Quem pensava que o abraço entre o Pontífice Argentino e o Patriarca Kyrill teria como resultado imediato uma primavera de relações entre Roma e Moscou vai ficar desapontado ao ler uma comunicado de imprensa muito duro, publicado pela agência oficial Interfax. Nesse comunicado foi citada a Declaração assinada pelo Papa, onde se fala de “uniatismo”, termo usado usado pejorativamente contra a Igreja da Ucrânia greco-católica. As belas fotos já estão se desbotando no álbum de recordações, mas os documentos assinados, infelizmente, permanecem.
Por Marco Tosatti – La Stampa, 12 de março de 2016 | Tradução: Gercione Lima – FratresInUnum.com: “Apesar do entendimento registrado sobre muitos problemas vitais da modernidade – escreve o Patriarcado de Moscou -, profundas diferenças permanecem entre os cristãos Ortodoxos e Católicos, especialmente sua visão sobre a história comum cheia de acontecimentos trágicos“
A declaração foi assinada por Hilarion de Volokolamsk, chefe do Departamento de Relações Exteriores de Moscou.
Hilarion acusa a Igreja greco-católica da Ucrânia, que ele define depreciativamente como “Uniata”, de ser a pedra de tropeço no diálogo entre Roma e Moscou. “Esta pedra contínua arruinando as tentativas de se estabelecer um diálogo, de incrementar a compreensão recíproca e de se chegar a um denominador comum. Eventos do passado recente – a destruição de três dioceses Ortodoxas por Uniatas na Ucrânia Ocidental no início dos anos 90 e a tomada de várias centenas de igreja, e os eventos do passado distante o provam“.
Faz-se necessário a esse ponto recordar que a Igreja Greco-Católica foi simplesmente deletada com uma canetada por Stalin em 1946; a qual, com a cumplicidade ou pelo menos a conivência dos Ortodoxos de Moscou, teve as suas propriedades confiscadas e seus fiéis transferidos para o Patriarcado de Moscou; que leigos, padres, bispos e religiosos fiéis a Roma e ao Papa foram presos, torturados e mortos em grande número; e que não obstante a dura perseguição, muitos permaneceram leais ao Papa até o colapso do comunismo. Quando, enfim, nasceu a Ucrânia independente, os greco-católicos puderam sair das catacumbas.
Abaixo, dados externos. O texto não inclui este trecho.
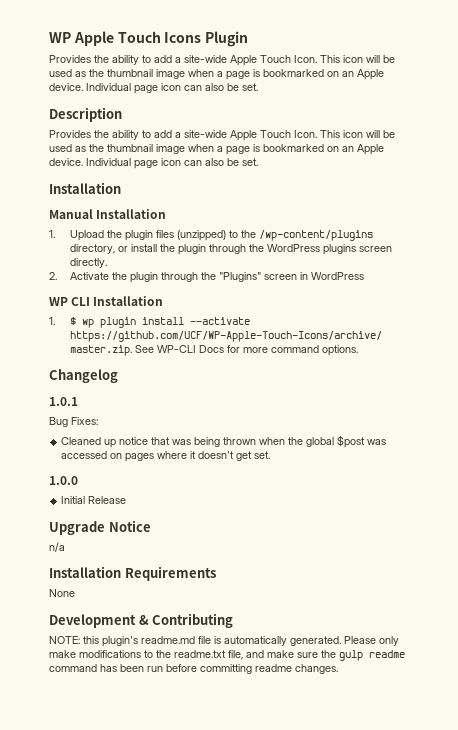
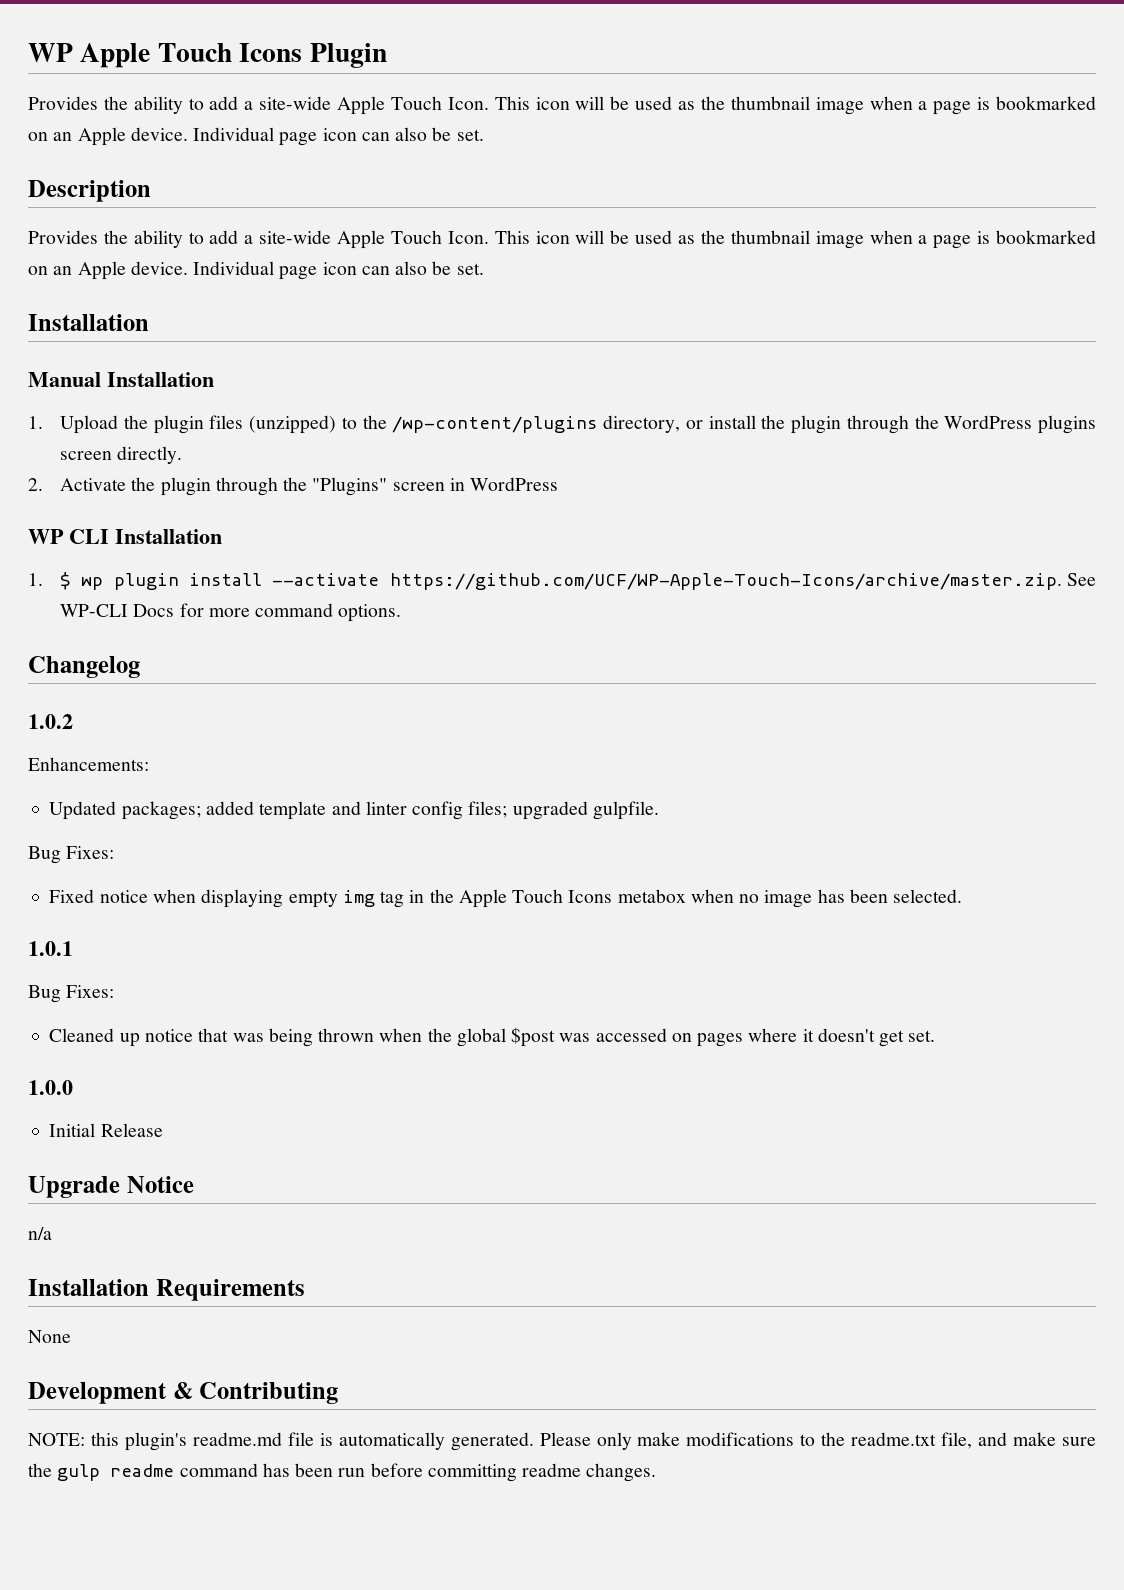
(118, 376) none -> [28,714,73,729] [28,757,149,771] [49,801,659,820] [28,846,115,864] [49,889,963,908] // 1.0.2 // Enhancements: // Updated packages; added template and linter config files; upgraded gulpfile. // Bug Fixes: // Fixed notice when displaying empty img tag in the Apple Touch Icons metabox when no image has been selected.

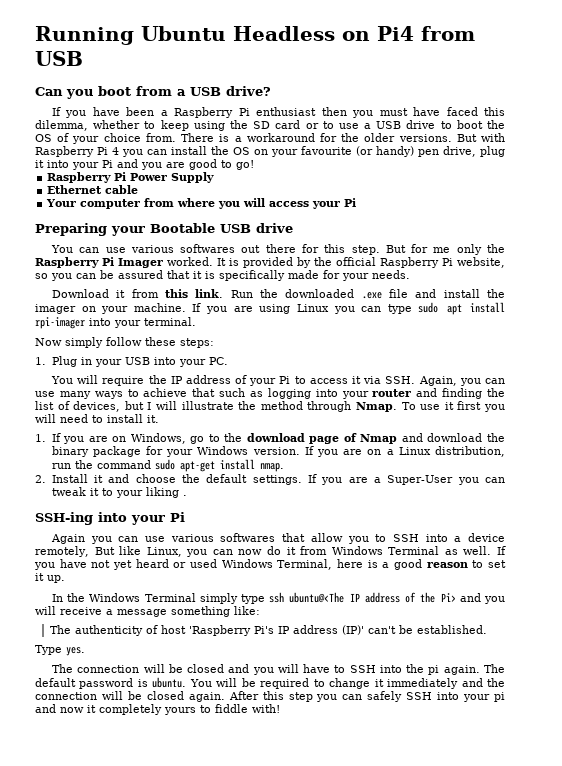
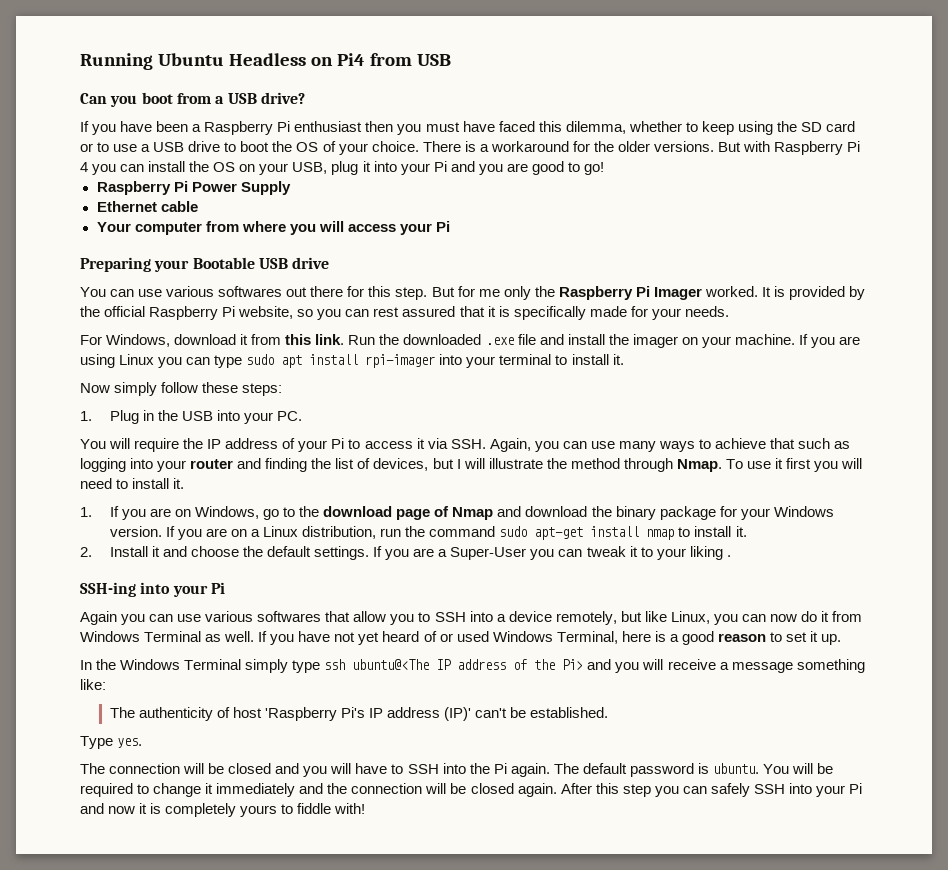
[103,133,176,142] choice from. -> [371,141,419,152] choice.
[301,146,476,157] favourite (or handy) pen drive, -> [292,162,328,174] USB,
[100,270,114,279] be -> [373,307,400,317] rest
[51,289,109,298] Download -> [80,334,237,347] For Windows, download
[144,317,196,326] terminal. -> [499,354,624,365] terminal to install it.
[94,359,122,367] your -> [157,410,178,421] the
[259,463,284,472] nmap. -> [646,526,747,540] nmap to install it.
[94,547,115,555] But -> [620,611,642,622] but
(169, 563) none -> [423,631,437,642] of
[428,665,440,675] pi -> [493,763,507,774] Pi
[494,692,506,702] pi -> [849,783,863,794] Pi
(96, 709) none -> [150,803,162,814] is

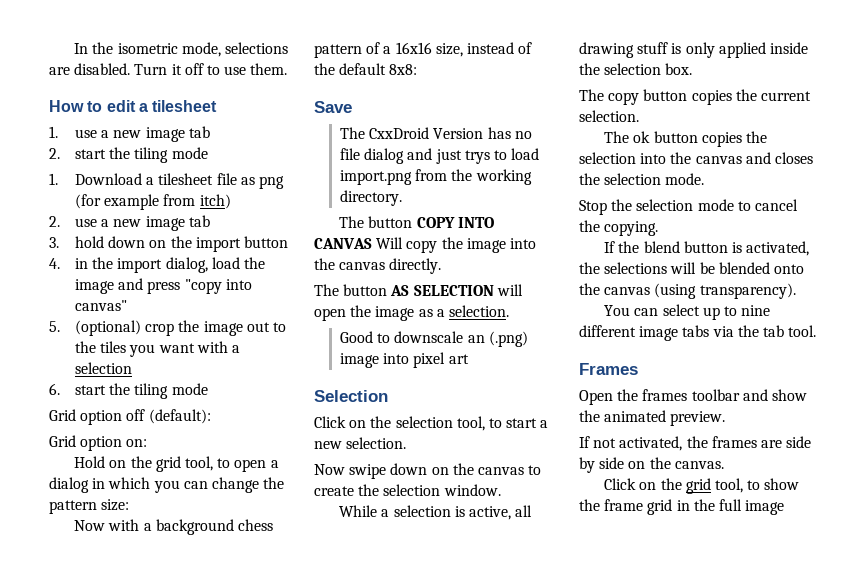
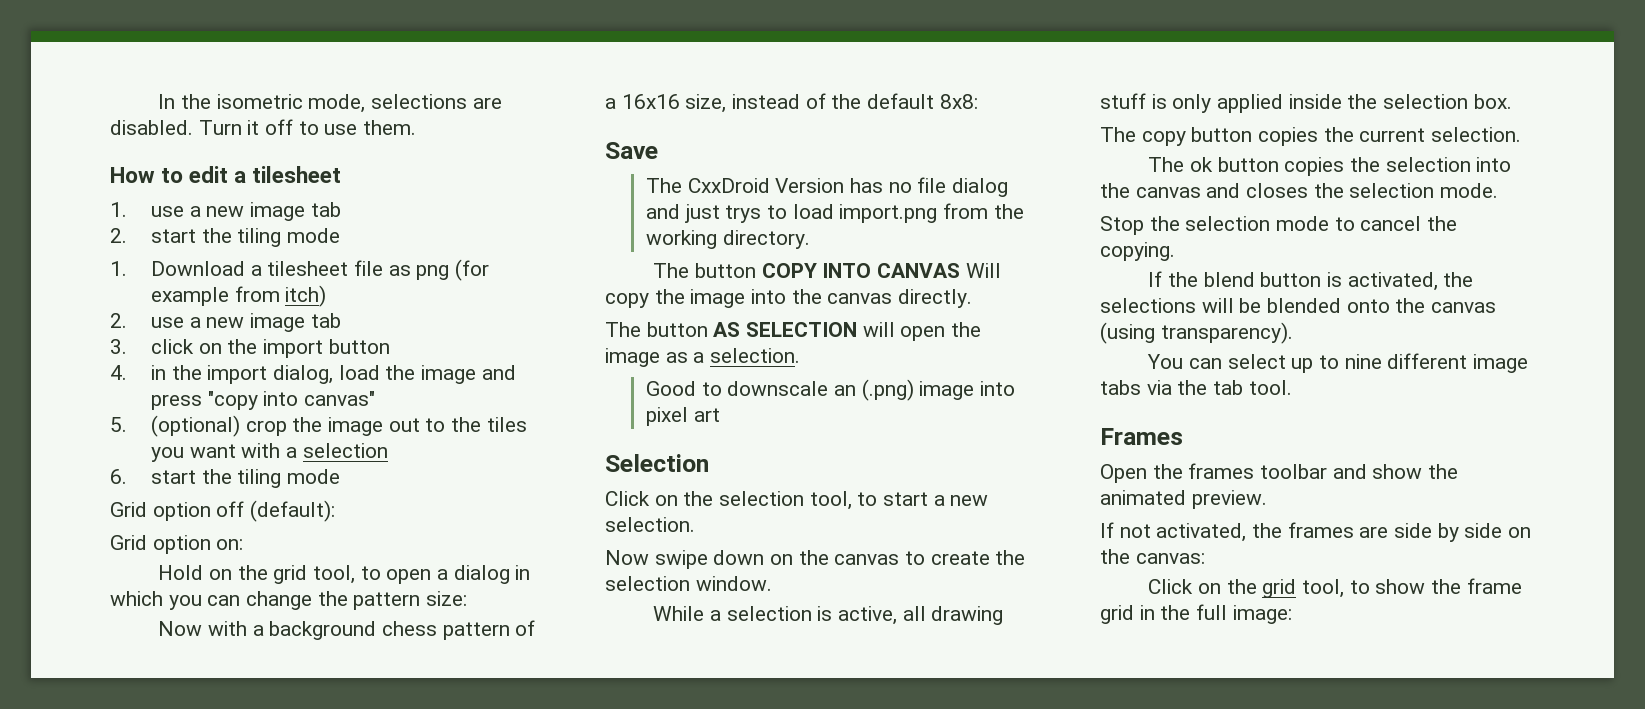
[75,236,146,248] hold down -> [150,339,194,354] click
[674,461,724,469] canvas. -> [1135,553,1205,564] canvas:
[745,500,785,515] image -> [1232,605,1292,624] image:

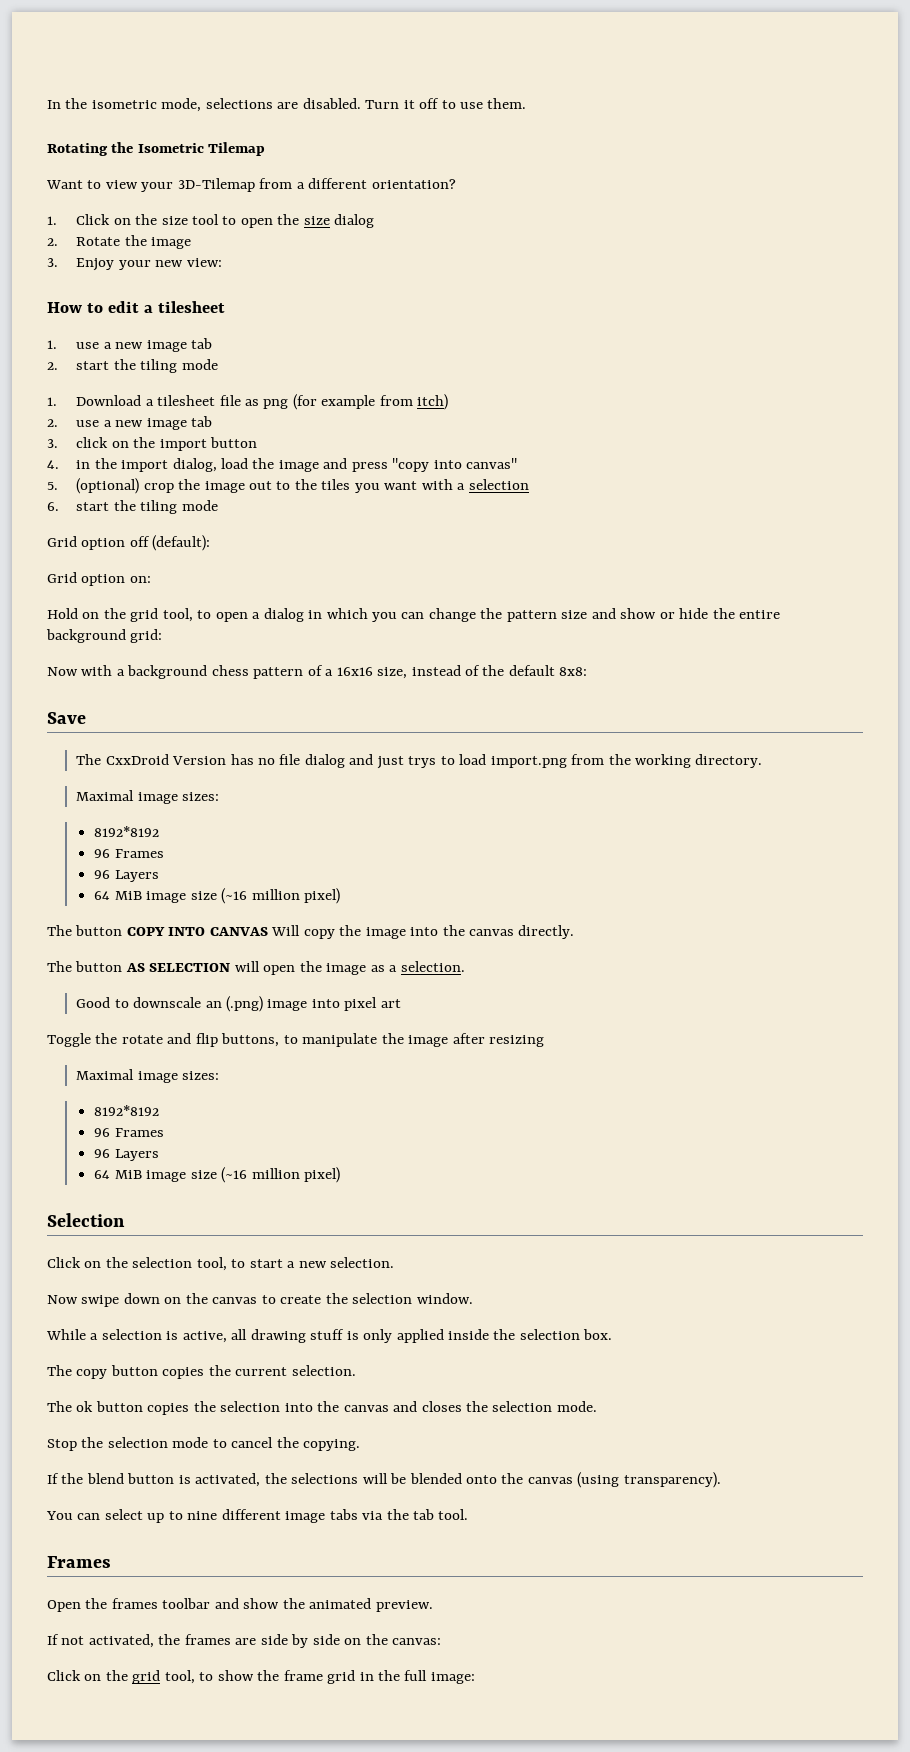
(417, 127) none -> [47,142,266,156] [46,178,456,192] [47,214,375,228] [47,235,192,249] [47,258,222,271] // Rotating the Isometric Tilemap // Want to view your 3D-Tilemap from a different orientation? // 1. Click on the size tool to open the size dialog // 2. Rotate the image // 3. Enjoy your new view:
[426,591,468,606] size: -> [561,608,781,619] [46,629,163,643] size and show or hide the entire background grid:
(810, 239) none -> [76,790,220,804] [94,826,160,837] [94,849,164,858] [94,870,159,882] [94,888,341,904] // Maximal image sizes: // 8192*8192 // 96 Frames // 96 Layers // 64 MiB image size (~16 million pixel)
(720, 415) none -> [47,1033,545,1047] [76,1069,220,1083] [94,1105,160,1116] [94,1128,164,1137] [94,1149,159,1161] [94,1167,341,1183] // Toggle the rotate and flip buttons, to manipulate the image after resizing // Maximal image sizes: // 8192*8192 // 96 Frames // 96 Layers // 64 MiB image size (~16 million pixel)

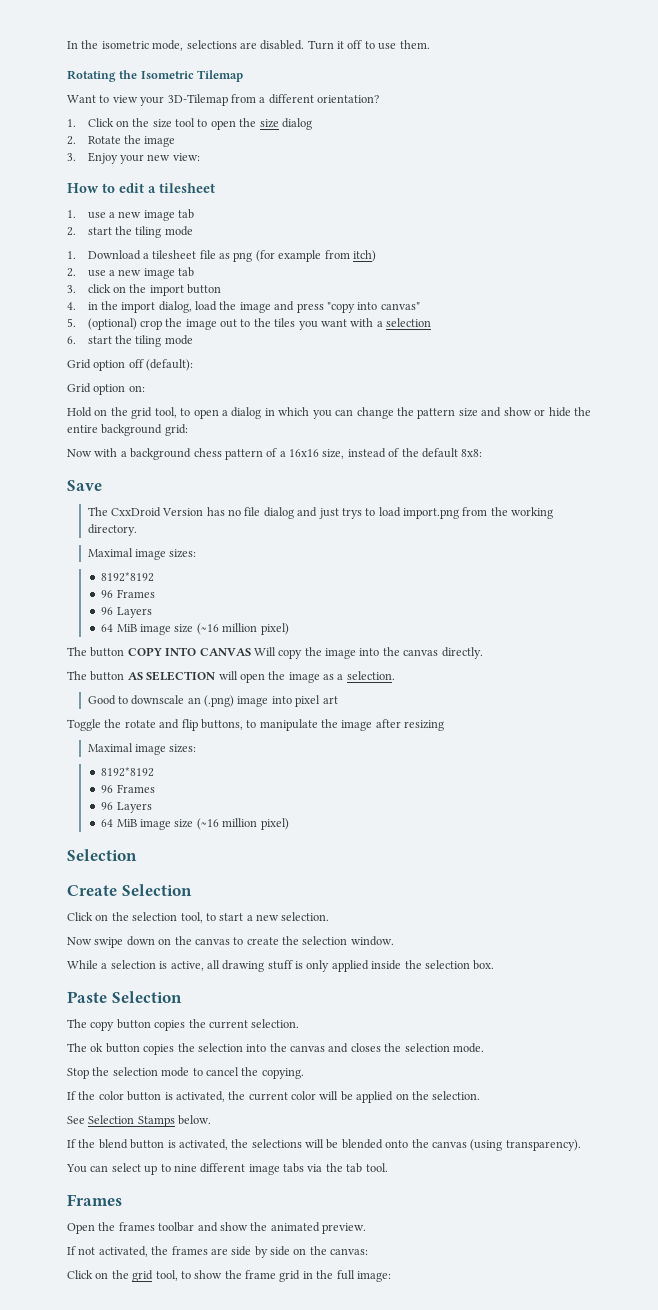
(125, 1220) none -> [67,884,192,896] // Create Selection
(613, 1334) none -> [67,991,182,1003] // Paste Selection
(361, 1445) none -> [67,1091,481,1103] [67,1115,212,1127] // If the color button is activated, the current color will be applied on the selection. // See Selection Stamps below.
Os Ortodoxos reclamam ainda da destruição das três dioceses no Oeste da Ucrânia, a mudança de Lviv para Kiev como sede dos greco-Católicos, o pedido destes, ainda não atendido por Roma, de obter para a Igreja um status de Patriarcado (Schevchuk ainda é Arcebispo-Mor, mas não patriarca dos greco-católicos) e “a proliferação de missões Uniatas ao sul e leste, terras tradicionalmente ortodoxas, o apoio dos Uniatas aos cismáticos” (NDR: os Ortodoxos das Igrejas independentes da Ucrânia). E o que Roma fez com a Declaração assinada foi oferecer munição ao ataque do Patriarcado de Moscou.
Não é por acaso que na declaração de Hilarion, o texto da Declaração conjunta assinada pelo Papa e Kirill é citado no ponto em que se diz: “Hoje é claro que o método do ‘uniatismo’ o passado, entendido como a união de uma comunidade com a outra, desligando-se da sua Igreja [originária], não é um modo que permite restaurar a unidade. Todavia, as comunidades que surgiram nestas circunstâncias históricas têm o direito de existir e empreender tudo o que é necessário para satisfazer as necessidades espirituais dos seus fiéis, buscando ao mesmo tempo viver em paz com seus vizinhos. Greco-Católicos e Ortodoxos precisam se reconciliar e encontrar formas mutuamente aceitáveis de convivência“.
O fato de que a Declaração fala de “uniatismo”, um termo não aceito pelos Greco-Católicos e usado pejorativamente pelos Ortodoxos, evidencia um problema. Ou seja, que Roma talvez deveria ter consultado primeiramente os Greco-Católicos antes de levar o Papa a assinar qualquer coisa que vai contra uma Igreja que pagou com sangue e sofrimento por sua fidelidade a Pedro. Isso infelizmente não aconteceu; e talvez há que se perguntar quem aconselhou o Papa neste caso.
As belas fotos já estão se desbotando no álbum de recordações, mas os documentos assinados, infelizmente, permanecem.